EXERCISE DETAILS
Give the number of lines in the data that hold the word "format", and nothing else.

Machine-readable hardware designs:
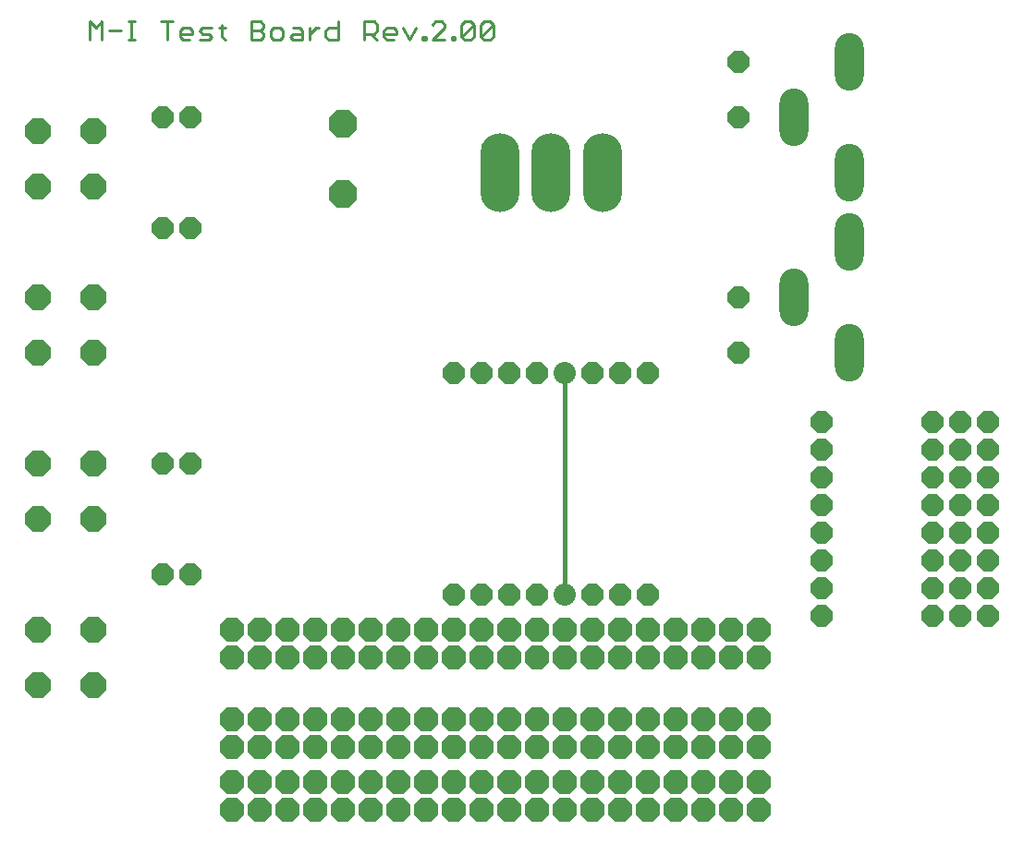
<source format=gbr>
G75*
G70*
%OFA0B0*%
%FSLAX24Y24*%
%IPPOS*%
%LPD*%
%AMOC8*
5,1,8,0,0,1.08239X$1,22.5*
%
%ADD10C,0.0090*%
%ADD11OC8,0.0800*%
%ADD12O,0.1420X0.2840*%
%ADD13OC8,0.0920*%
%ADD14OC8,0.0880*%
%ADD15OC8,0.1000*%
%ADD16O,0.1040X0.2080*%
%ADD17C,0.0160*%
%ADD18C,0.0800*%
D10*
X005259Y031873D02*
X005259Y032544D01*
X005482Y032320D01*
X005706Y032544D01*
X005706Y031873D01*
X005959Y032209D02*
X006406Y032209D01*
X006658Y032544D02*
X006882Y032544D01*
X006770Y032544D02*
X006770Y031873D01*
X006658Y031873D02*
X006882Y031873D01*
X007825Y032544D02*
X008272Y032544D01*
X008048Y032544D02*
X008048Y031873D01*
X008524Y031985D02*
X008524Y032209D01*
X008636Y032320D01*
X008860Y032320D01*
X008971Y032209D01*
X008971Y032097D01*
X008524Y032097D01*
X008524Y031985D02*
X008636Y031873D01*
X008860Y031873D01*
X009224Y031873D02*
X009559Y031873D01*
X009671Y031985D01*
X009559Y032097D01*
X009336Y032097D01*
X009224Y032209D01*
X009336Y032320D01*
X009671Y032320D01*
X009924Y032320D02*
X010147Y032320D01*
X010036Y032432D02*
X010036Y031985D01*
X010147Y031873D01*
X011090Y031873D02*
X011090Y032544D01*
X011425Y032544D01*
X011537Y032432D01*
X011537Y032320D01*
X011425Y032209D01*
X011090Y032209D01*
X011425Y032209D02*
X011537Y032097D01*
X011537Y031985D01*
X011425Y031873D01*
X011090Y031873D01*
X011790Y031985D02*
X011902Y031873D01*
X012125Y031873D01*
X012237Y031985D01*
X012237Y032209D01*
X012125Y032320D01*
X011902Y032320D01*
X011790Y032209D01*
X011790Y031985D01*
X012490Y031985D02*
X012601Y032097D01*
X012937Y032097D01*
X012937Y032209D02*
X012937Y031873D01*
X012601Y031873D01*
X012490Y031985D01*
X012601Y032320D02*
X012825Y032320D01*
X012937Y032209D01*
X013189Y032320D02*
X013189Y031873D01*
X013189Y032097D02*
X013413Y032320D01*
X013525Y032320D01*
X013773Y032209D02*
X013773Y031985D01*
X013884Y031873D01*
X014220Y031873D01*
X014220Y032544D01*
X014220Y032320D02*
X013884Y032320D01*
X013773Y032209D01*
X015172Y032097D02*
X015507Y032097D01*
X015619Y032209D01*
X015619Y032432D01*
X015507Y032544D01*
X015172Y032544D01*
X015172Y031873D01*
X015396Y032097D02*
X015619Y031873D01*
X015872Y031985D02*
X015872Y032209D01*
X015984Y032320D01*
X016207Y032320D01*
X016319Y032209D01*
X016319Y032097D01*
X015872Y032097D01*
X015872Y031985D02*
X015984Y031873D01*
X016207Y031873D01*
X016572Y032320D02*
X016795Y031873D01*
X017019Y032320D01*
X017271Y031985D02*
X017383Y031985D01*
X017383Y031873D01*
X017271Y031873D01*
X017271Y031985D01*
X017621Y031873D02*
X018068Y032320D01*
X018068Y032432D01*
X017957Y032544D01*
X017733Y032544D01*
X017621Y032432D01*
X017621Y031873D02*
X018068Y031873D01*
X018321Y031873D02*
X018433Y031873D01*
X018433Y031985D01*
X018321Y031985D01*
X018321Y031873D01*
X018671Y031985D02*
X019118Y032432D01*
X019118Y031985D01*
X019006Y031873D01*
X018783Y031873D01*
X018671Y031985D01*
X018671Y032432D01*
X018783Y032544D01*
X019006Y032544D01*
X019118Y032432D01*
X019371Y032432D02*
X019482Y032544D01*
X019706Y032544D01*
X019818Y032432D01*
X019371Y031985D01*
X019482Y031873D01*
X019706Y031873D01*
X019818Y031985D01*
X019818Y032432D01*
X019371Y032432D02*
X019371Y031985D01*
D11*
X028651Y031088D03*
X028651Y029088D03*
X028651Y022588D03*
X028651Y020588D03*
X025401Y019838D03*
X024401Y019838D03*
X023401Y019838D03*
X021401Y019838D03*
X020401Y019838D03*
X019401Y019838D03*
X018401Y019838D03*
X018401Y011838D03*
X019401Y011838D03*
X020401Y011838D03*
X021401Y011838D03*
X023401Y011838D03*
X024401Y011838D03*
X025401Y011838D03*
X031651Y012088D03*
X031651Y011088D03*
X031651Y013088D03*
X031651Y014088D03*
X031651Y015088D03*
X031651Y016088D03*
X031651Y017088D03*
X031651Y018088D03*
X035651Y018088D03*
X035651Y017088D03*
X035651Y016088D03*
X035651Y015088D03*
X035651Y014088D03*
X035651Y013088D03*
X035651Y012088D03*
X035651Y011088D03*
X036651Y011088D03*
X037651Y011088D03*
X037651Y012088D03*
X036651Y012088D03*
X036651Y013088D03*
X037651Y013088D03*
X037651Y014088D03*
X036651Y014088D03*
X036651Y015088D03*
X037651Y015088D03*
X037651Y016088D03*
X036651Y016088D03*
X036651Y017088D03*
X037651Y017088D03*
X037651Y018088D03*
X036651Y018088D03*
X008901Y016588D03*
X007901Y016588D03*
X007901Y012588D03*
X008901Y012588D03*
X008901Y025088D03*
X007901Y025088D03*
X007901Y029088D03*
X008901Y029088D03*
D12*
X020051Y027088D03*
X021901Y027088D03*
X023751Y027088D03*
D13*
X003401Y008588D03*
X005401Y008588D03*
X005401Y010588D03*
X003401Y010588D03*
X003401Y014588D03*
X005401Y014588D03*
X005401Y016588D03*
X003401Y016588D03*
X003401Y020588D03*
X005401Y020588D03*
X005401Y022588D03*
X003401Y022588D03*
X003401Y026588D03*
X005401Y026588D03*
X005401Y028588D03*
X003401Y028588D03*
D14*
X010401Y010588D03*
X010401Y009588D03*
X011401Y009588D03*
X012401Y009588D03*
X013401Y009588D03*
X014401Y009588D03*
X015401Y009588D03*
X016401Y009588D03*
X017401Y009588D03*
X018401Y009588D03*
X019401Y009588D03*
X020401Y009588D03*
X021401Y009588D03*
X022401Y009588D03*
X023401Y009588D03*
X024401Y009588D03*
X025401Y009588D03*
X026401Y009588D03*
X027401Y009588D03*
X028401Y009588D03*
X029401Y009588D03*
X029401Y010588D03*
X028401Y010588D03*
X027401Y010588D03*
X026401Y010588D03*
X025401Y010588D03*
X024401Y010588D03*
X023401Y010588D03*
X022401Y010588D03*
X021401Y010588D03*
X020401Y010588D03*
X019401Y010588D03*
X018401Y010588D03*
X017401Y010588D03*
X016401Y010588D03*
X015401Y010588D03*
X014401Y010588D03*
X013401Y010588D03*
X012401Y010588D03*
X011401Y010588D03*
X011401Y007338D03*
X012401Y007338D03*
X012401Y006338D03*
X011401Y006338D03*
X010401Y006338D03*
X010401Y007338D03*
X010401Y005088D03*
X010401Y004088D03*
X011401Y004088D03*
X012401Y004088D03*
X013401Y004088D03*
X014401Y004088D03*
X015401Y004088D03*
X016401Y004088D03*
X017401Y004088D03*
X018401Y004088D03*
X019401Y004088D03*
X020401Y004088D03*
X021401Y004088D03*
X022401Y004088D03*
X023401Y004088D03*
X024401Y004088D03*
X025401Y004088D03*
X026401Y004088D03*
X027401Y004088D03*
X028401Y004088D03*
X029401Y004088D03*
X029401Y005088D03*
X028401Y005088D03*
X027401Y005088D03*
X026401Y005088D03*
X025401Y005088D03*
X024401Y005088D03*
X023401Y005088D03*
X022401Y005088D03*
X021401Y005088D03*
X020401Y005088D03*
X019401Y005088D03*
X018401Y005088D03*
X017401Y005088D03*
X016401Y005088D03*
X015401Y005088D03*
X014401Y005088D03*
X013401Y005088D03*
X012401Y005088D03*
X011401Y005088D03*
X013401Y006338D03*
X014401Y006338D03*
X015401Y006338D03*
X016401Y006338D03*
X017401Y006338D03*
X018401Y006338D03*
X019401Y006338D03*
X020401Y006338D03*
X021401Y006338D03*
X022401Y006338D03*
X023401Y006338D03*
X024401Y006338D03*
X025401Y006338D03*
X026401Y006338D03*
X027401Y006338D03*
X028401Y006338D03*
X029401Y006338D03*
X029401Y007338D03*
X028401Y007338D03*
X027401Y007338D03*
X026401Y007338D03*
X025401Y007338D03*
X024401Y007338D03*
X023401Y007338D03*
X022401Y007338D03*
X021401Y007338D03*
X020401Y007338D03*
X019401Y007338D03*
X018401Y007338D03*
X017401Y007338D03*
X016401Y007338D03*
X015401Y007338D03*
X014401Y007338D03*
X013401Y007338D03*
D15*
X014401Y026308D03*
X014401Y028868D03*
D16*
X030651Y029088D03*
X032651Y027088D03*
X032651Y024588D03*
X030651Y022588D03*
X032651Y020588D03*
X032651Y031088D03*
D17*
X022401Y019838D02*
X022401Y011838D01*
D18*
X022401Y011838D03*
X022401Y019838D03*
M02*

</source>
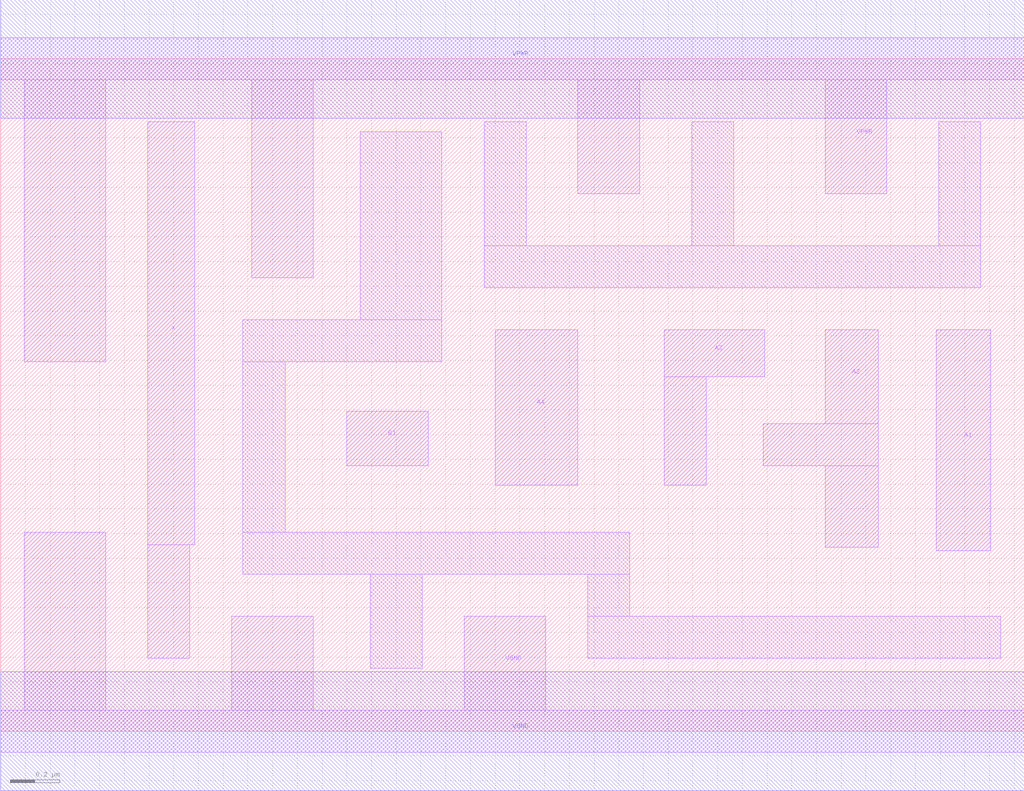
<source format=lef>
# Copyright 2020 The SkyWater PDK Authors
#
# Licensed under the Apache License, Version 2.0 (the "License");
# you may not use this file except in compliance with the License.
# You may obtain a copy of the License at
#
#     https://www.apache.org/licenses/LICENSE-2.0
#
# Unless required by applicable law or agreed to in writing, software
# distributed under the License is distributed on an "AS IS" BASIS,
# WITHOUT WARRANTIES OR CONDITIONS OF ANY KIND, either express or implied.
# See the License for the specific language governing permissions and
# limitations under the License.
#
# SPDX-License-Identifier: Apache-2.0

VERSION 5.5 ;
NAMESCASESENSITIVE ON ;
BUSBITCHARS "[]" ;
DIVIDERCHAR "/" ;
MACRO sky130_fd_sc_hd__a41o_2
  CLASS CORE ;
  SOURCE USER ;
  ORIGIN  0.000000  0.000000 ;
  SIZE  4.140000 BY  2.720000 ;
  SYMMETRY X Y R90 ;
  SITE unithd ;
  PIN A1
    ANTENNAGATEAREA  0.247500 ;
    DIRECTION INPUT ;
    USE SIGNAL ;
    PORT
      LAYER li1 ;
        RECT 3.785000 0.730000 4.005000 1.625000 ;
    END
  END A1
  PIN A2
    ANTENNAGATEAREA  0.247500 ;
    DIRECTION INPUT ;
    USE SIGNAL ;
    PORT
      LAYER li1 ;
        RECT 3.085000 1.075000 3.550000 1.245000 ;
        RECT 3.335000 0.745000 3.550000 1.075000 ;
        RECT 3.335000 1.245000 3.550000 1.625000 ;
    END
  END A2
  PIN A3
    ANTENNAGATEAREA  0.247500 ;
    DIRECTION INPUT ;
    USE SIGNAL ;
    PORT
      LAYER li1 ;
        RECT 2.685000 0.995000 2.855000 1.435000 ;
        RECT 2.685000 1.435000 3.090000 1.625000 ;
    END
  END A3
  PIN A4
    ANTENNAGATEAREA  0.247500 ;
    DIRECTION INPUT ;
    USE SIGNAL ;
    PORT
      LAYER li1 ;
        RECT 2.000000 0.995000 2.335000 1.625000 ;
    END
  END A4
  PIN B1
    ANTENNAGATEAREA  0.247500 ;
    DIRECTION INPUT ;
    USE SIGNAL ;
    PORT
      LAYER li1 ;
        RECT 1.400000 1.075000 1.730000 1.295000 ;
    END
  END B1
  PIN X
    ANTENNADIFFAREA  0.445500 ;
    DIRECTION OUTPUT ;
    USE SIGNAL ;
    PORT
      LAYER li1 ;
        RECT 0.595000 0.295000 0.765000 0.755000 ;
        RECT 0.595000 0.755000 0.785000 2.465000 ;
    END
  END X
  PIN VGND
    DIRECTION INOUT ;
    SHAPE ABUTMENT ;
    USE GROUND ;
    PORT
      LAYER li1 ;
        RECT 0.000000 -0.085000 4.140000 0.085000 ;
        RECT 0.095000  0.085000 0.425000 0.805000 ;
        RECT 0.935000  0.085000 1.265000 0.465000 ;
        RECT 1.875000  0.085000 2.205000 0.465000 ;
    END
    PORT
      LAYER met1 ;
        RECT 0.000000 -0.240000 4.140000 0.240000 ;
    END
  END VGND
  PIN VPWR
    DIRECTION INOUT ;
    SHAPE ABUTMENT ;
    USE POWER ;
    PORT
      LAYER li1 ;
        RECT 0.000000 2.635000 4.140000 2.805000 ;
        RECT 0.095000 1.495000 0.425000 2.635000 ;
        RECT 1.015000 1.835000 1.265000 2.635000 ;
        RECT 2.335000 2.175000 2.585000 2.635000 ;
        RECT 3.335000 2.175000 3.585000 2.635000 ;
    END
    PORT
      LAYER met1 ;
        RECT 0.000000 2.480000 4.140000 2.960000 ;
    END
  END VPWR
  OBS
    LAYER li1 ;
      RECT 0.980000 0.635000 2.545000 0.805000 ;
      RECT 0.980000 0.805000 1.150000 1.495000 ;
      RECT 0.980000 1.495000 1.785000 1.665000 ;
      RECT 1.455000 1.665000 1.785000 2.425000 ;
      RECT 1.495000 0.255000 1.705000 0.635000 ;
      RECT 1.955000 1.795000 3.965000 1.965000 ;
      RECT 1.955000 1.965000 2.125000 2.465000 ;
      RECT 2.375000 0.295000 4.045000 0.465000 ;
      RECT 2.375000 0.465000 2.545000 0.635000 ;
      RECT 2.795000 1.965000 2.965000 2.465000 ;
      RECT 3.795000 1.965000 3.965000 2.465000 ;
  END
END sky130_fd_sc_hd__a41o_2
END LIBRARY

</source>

RESULT
2